Tout ce qui précède est intemporel et je pourrais l’écrire chaque mois. Si je vous écris aujourd’hui, c’est parce qu’il y a quelques jours Marc Devos m’a transmis la tribune libre qu’il vous a envoyée à propos de celle de J-C Pichot sur la concurrence… Sa lecture m’avait moi aussi agacée […] j’ai eu envie d’apporter mon grain de sel. Je trouve en effet que la tribune de J-C. Pichot n’apporte rien car on ne sait finalement pas où il veut en venir. Veut-il faire l’éloge de la concurrence ? Certes non, puisqu’il évoque “les défis” et prend l’exemple de Montagnier et Galo pour montrer la perversion et les méfaits de la concurrence. Veut-il, au contraire, dénoncer la concurrence ? Pas plus, puisqu’il estime que « nous en bénéficions tous les jours dans différents domaines grâce à l’apparition, par exemple, de nouveaux produits », produits dont on se demande pourquoi ils résultent cette fois de la concurrence alors que l’exemple du laser était précédemment censé montrer qu’ils peuvent très bien naître de “défis technologiques”. Lire que « l’esprit de compétition est inhérent à la nature humaine » laisse supposer que J-C. Pichot est victime de la propagande libérale et a dû faire sourire les physiciens que vous êtes. Accréditer l’idée selon laquelle seule la compétition motive les gens est insultant pour tous les scientifiques, philosophes, écrivains, peintres et autres qui nous ont précédé. D’ailleurs J-C. Pichot cite lui-même plusieurs domaines dans lesquels c’est plutôt la curiosité, le désir de connaissance, l’attirance pour la perfection ou le besoin de justice qui, entre autres, donnent des raisons d’agir. À propos, vous qui ne ménagez pas vos efforts pour faire connaître l’économie distributive, est-ce la concurrence avec les libéraux qui vous motive ? Quant aux comparaisons avec le sport, il s’agit vraiment d’analogies car, là encore, on a du mal à deviner si J-C. Pichot approuve les compétitions (« l’exploit de l’équipe de football de Calais ») ou regrette leurs effets (« la compétition tue le sport »). On dirait un homme politique qui ne craint pas de se contredire de manière à attirer le plus d’électeurs possibles !

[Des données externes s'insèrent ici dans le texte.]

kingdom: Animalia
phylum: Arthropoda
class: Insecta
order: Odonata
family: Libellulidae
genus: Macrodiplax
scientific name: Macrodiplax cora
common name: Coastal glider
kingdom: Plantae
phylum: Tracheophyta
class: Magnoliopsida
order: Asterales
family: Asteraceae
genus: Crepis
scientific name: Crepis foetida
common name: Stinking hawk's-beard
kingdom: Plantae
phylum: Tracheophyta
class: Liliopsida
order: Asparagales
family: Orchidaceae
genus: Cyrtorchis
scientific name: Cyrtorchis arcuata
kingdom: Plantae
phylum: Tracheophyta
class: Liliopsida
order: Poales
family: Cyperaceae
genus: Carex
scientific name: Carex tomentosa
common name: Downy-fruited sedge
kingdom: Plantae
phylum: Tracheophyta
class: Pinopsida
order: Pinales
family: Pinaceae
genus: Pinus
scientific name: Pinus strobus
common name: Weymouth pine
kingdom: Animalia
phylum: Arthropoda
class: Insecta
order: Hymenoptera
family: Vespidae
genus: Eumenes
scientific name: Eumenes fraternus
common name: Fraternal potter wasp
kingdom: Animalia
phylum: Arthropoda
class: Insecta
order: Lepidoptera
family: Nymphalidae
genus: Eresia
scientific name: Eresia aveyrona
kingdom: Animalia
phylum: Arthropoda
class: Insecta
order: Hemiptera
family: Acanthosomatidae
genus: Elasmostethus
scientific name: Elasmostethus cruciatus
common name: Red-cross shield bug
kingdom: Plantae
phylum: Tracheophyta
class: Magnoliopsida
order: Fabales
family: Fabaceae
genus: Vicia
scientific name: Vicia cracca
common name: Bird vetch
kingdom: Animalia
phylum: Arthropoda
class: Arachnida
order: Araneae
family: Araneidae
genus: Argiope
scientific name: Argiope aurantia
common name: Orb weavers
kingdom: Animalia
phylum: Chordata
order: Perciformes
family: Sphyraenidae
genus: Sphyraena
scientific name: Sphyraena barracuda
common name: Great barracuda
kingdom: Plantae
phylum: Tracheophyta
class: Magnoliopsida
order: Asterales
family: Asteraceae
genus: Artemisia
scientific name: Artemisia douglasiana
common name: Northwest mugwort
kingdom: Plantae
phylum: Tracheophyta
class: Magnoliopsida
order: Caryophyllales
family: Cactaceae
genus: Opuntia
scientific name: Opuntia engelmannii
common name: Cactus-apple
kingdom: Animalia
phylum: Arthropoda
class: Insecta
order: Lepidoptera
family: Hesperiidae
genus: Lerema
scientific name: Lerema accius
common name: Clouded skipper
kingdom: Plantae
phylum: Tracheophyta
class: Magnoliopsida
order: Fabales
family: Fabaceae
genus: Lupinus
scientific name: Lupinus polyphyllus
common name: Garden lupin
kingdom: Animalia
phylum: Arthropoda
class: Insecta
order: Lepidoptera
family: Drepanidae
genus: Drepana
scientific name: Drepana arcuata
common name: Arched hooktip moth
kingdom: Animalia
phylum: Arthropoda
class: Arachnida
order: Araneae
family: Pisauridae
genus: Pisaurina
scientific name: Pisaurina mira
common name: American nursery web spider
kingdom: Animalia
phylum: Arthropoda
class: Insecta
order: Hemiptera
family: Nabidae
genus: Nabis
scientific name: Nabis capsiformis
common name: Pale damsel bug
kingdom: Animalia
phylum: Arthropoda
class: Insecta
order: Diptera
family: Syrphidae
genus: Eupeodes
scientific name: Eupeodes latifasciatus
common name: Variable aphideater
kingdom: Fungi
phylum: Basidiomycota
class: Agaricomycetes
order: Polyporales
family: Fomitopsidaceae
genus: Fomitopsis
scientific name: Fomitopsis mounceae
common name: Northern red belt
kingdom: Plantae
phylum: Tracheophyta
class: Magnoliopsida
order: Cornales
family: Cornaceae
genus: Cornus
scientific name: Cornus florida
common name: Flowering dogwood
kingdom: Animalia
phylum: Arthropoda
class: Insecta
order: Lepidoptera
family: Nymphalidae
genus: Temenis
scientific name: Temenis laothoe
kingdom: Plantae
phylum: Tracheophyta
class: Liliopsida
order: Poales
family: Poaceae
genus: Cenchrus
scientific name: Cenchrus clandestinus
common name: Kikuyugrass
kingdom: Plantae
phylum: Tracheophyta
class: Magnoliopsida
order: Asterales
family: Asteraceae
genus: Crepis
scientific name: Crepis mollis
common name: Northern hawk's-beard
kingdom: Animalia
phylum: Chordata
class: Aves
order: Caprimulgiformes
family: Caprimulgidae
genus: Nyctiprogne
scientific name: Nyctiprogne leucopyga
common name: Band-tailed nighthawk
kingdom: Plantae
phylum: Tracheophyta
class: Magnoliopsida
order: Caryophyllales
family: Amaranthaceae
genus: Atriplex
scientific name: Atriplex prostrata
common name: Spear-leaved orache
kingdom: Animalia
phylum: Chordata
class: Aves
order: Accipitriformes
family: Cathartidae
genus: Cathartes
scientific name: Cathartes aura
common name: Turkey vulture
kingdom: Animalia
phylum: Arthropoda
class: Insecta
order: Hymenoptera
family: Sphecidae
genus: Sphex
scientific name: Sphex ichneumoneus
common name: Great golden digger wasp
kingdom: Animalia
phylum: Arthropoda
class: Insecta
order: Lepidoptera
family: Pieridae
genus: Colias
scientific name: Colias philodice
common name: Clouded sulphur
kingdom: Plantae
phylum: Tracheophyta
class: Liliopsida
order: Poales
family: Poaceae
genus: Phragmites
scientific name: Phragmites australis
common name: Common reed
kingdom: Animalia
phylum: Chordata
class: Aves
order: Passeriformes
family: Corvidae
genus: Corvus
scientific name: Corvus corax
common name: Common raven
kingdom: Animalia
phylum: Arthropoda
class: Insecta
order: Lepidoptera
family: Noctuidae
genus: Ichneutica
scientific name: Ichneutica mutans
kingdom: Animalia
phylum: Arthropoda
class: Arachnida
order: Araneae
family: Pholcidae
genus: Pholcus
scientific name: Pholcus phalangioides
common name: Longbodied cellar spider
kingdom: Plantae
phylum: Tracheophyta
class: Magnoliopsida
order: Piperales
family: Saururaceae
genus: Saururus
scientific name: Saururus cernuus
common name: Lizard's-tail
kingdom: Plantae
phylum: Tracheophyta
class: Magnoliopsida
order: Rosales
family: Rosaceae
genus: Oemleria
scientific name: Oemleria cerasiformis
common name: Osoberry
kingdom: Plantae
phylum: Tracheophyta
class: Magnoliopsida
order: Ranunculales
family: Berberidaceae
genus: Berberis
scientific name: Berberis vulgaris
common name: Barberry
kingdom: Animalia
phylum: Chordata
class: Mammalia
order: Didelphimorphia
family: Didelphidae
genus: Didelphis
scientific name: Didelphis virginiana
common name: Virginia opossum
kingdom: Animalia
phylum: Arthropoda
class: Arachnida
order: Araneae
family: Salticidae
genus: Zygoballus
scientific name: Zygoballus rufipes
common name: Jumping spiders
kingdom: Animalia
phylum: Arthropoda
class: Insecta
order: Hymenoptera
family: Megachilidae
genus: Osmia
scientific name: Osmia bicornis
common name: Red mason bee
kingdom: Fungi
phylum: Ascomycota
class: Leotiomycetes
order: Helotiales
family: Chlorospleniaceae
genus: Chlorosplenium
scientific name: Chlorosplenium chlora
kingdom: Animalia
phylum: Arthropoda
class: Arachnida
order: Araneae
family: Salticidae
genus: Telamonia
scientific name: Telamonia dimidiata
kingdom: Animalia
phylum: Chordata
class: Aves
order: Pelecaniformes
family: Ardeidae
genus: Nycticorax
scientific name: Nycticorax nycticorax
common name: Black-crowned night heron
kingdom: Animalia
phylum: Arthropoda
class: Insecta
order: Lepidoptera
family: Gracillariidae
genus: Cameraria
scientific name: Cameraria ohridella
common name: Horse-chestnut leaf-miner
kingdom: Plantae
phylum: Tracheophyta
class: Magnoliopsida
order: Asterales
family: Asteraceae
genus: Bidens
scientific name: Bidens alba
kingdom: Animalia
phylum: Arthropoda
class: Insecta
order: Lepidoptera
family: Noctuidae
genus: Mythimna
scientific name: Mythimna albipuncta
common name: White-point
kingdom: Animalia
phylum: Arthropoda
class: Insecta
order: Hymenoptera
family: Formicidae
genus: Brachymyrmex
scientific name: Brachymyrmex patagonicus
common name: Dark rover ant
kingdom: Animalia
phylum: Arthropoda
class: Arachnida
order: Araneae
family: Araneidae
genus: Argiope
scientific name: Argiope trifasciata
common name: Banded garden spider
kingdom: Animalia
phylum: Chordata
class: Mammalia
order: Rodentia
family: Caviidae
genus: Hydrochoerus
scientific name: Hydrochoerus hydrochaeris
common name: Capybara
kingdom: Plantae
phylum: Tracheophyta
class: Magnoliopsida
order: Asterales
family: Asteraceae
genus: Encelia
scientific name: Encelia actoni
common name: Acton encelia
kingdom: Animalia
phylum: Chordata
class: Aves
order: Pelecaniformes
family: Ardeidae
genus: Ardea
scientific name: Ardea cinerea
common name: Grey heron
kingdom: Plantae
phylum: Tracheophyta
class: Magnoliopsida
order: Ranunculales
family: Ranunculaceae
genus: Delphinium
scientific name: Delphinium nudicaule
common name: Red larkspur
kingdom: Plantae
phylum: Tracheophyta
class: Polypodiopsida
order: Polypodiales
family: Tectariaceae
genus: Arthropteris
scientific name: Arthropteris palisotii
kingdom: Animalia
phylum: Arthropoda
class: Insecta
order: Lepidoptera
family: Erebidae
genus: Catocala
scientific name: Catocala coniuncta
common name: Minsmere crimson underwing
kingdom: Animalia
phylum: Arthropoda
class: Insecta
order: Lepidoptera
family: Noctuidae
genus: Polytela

Je terminerai par une question : pourquoi les rencontres sportives relèvent-elles de la compétition dans certains cas et « du dépassement de soi-même » lorsqu’il s’agit des handicapés ?Je trouve cette inégalité de traitement méprisante. Les “valides” ne peuvent-ils pas se dépasser eux-même ? L’exemple de Boubka semble indiquer que si. Et les handicapés ne peuvent-ils pas se concurrencer les uns, les autres ? Nul doute qu’ils en seront tout à fait capables le jour où Nike, ou un autre, verra en eux une source de profit suffisamment importante. À ma connaissance, cela a même déjà commencé avec le Téléthon et les autres manifestations du même genre.